Time Off From Work: What You Need to Know
Family and Medical Leave Guidelines
Employees who require time off from work for particular medical or family-related reasons are protected in doing so at the federal level by what is known as the Family and Medical Leave Act. Generally speaking, the rules of the FMLA apply to government agencies, private companies that handle interstate commerce and businesses with 50 or more workers for 20 or more weeks during the last calendar year. In order to be eligible, employees must have worked for the company for a full year prior to requesting time off, and they must also have worked at least 1,250 hours during the aforementioned 12-month period. Furthermore, their employer must employ at least 50 people within a 75-mile radius, and the place of business must fall within the United States or a territory of the United States. In the event that the employee and employer meet this criteria, FMLA guidelines state the employee can take time off for the birth of a child (or an adoption), to care for a member of his or her immediate family who has a serious health issue, or to deal with his or her own serious medical condition.
Maternity Leave Guidelines
Employees who meet the aforementioned criteria are also protected at the federal level for taking maternity leave, which may refer to time taken off before or after the birth or adoption of a child.
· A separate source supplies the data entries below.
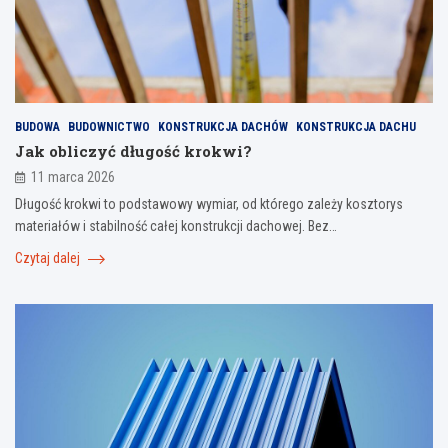
BUDOWA
BUDOWNICTWO
KONSTRUKCJA DACHÓW
KONSTRUKCJA DACHU
Jak obliczyć długość krokwi?
11 marca 2026
Długość krokwi to podstawowy wymiar, od którego zależy kosztorys
materiałów i stabilność całej konstrukcji dachowej. Bez…
Czytaj dalej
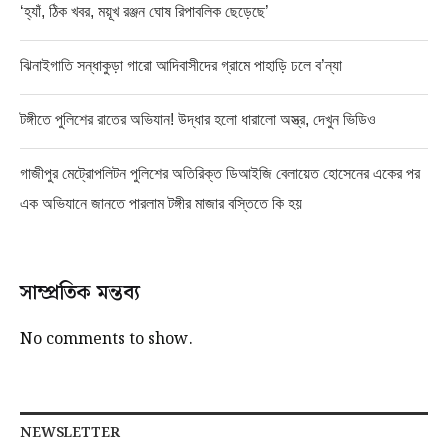
‘হ্যাঁ, ঠিক খবর, ময়ূখ রঞ্জন ঘোষ রিপাবলিক ছেড়েছে’
ঝিনাইগাতি সন্ধাকুড়া গারো আদিবাসীদের গ্রামে পাহাড়ি ঢলে ব’ন্যা
টঙ্গীতে পুলিশের রাতের অভিযান! উদ্ধার হলো ধারালো অস্ত্র, দেখুন ভিডিও
গাজীপুর মেট্রোপলিটন পুলিশের অতিরিক্ত ডিআইজি বেলায়েত হোসেনের একের পর
এক অভিযানে জানতে পারলাম টঙ্গীর মাজার বস্তিতে কি হয়
সাম্প্রতিক মন্তব্য
No comments to show.
NEWSLETTER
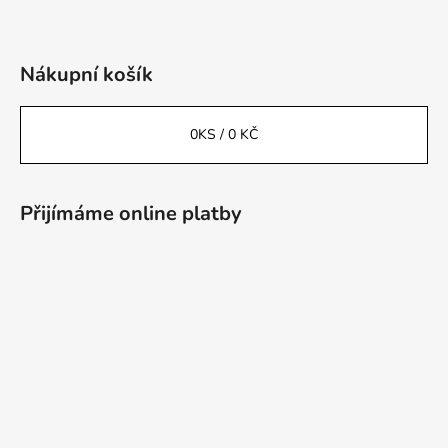
Nákupní košík
0
KS /
0 KČ
Přijímáme online platby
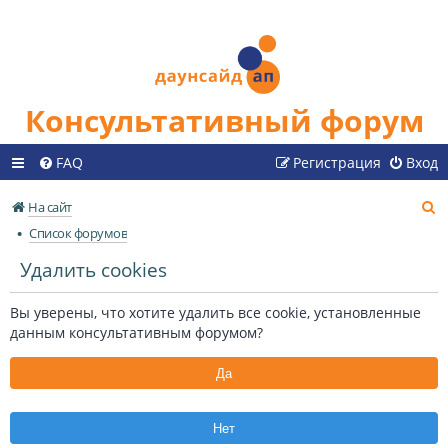
Консультативный форум
FAQ
Регистрация
Вход
П
На сайт
о
Список форумов
и
Удалить cookies
с
к
Вы уверены, что хотите удалить все cookie, установленные
данным консультативным форумом?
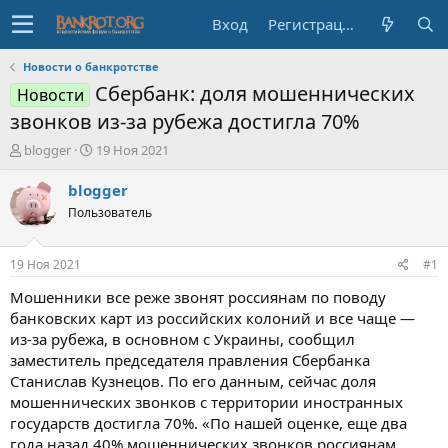
Вход
Регистрация
Новости о банкротстве
Сбербанк: доля мошеннических
Новости
звонков из-за рубежа достигла 70%
А
Д
blogger
19 Ноя 2021
в
а
т
т
blogger
о
а
Пользователь
р
н
т
а
е
ч
19 Ноя 2021
#1
м
а
ы
л
Мошенники все реже звонят россиянам по поводу
а
банковских карт из российских колоний и все чаще —
из-за рубежа, в основном с Украины, сообщил
заместитель председателя правления Сбербанка
Станислав Кузнецов. По его данным, сейчас доля
мошеннических звонков с территории иностранных
государств достигла 70%. «По нашей оценке, еще два
года назад 40% мошеннических звонков россиянам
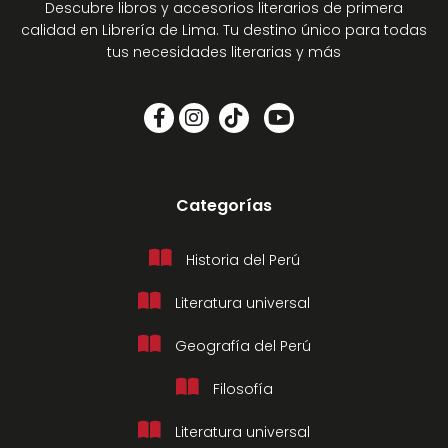
Descubre libros y accesorios literarios de primera
calidad en Librería de Lima. Tu destino único para todas
tus necesidades literarias y más
Categorías
Historia del Perú
Literatura universal
Geografía del Perú
Filosofía
Literatura universal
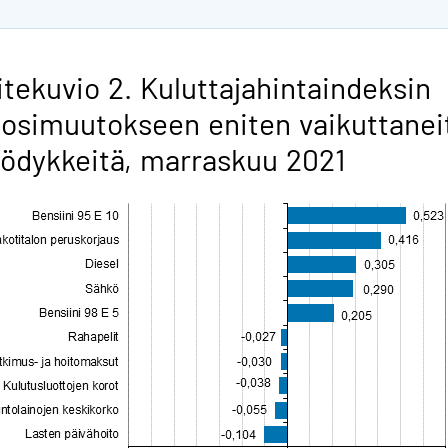
itekuvio 2. Kuluttajahintaindeksin
osimuutokseen eniten vaikuttanei
ödykkeitä, marraskuu 2021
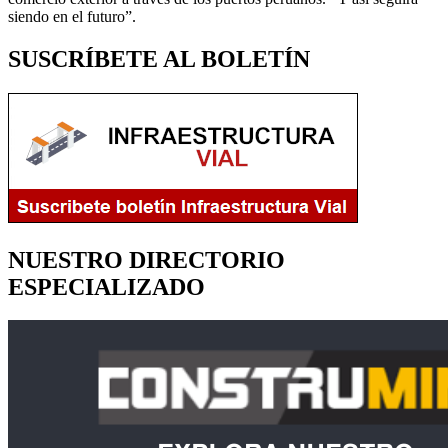
siendo en el futuro”.
SUSCRÍBETE AL BOLETÍN
NUESTRO DIRECTORIO
ESPECIALIZADO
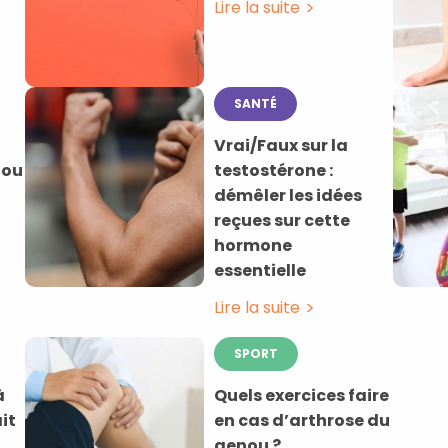
Lire la suite
SANTÉ
Vrai/Faux sur la
 ou
testostérone :
démêler les idées
reçues sur cette
hormone
essentielle
Lire la suite
SPORT
à
Quels exercices faire
it
en cas d’arthrose du
genou ?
FMLA guidelines dictate that covered employees may take as many as 12 weeks of maternity leave time within a 12-month period. Employers are not, however, required by law to compensate employees who take maternity leave during this time. Often, employees use vacation time or paid time off they’ve built up to help offset the financial loss that may come with taking maternity leave. Some workers who take maternity leave pursue short-term disability benefits through their employers or through private or state-sponsored programs as another method of minimizing financial losses.
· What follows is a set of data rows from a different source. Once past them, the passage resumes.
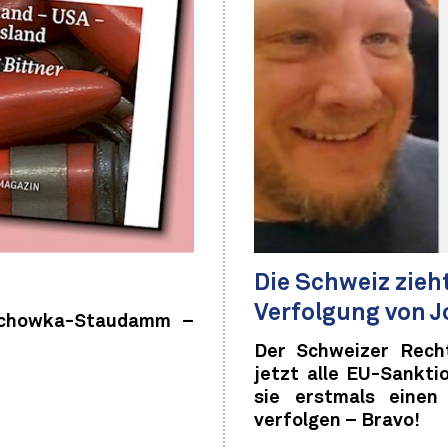
Die Schweiz zieh
Verfolgung von J
achowka-Staudamm –
Der Schweizer Rech
jetzt alle EU-Sankt
sie erstmals einen 
verfolgen – Bravo!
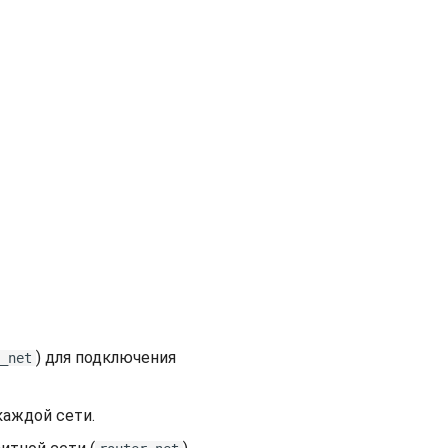
) для подключения
_net
каждой сети.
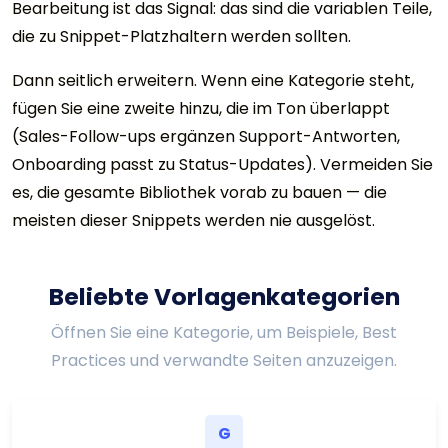
Bearbeitung ist das Signal: das sind die variablen Teile,
die zu Snippet-Platzhaltern werden sollten.
Dann seitlich erweitern. Wenn eine Kategorie steht,
fügen Sie eine zweite hinzu, die im Ton überlappt
(Sales-Follow-ups ergänzen Support-Antworten,
Onboarding passt zu Status-Updates). Vermeiden Sie
es, die gesamte Bibliothek vorab zu bauen — die
meisten dieser Snippets werden nie ausgelöst.
Beliebte Vorlagenkategorien
Öffnen Sie eine Kategorie, um Beispiele, Best
Practices und verwandte Seiten anzuzeigen.
G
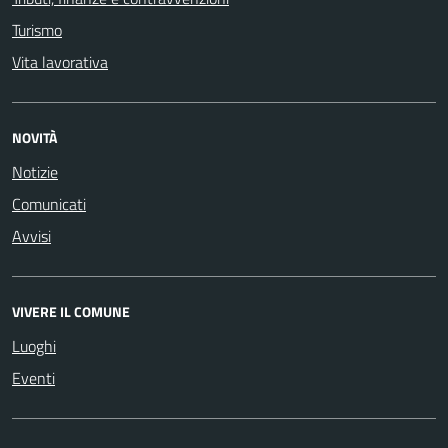
Turismo
Vita lavorativa
NOVITÀ
Notizie
Comunicati
Avvisi
VIVERE IL COMUNE
Luoghi
Eventi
Paid Time Off and Sick Time Guidelines
While FMLA guidelines protect covered employees who need to take time off from work for certain reasons, employers in most states are not required to offer the employee compensation during his or her time off. A handful of states do, however, offer paid time off or partially paid time off for certain medical or family reasons, among them California, Connecticut, New Jersey, Washington and Washington, D.C.
Jury Duty Guidelines
When it comes to requesting time off for jury duty, employers are frequently reluctant to grant it, particularly given the chance that the employee may need to be away from the job for a week, a month or even longer. Because so many employers prefer not to give employees time off (paid or unpaid) for jury duty, many states have their own laws dictating that employers may not discourage their workers from performing their civic responsibilities by serving jury duty. Some state laws also dictate whether the employee must furnish proof of his or her jury appointment, and it’s also important to note that some states set separate standards for nighttime employees, who may have additional protections in place to ensure they aren’t working all night and sitting on a jury the next day. In most states, time taken off for jury duty is unpaid, but this is not always the case. Again, it is critical that employers familiarize themselves with the most current rules in place for their specific states to ensure they don’t inadvertently break them. The rules regarding time off from work are complex and may vary broadly from one state to the next. It is essential that today’s employers understand the provisions set forth by the FMLA, federal rules regarding time off from work and any state-specific rules and regulations to which they also must adhere. Seeking advice from a legal expert who is well versed in such state laws and regulations can be a good idea.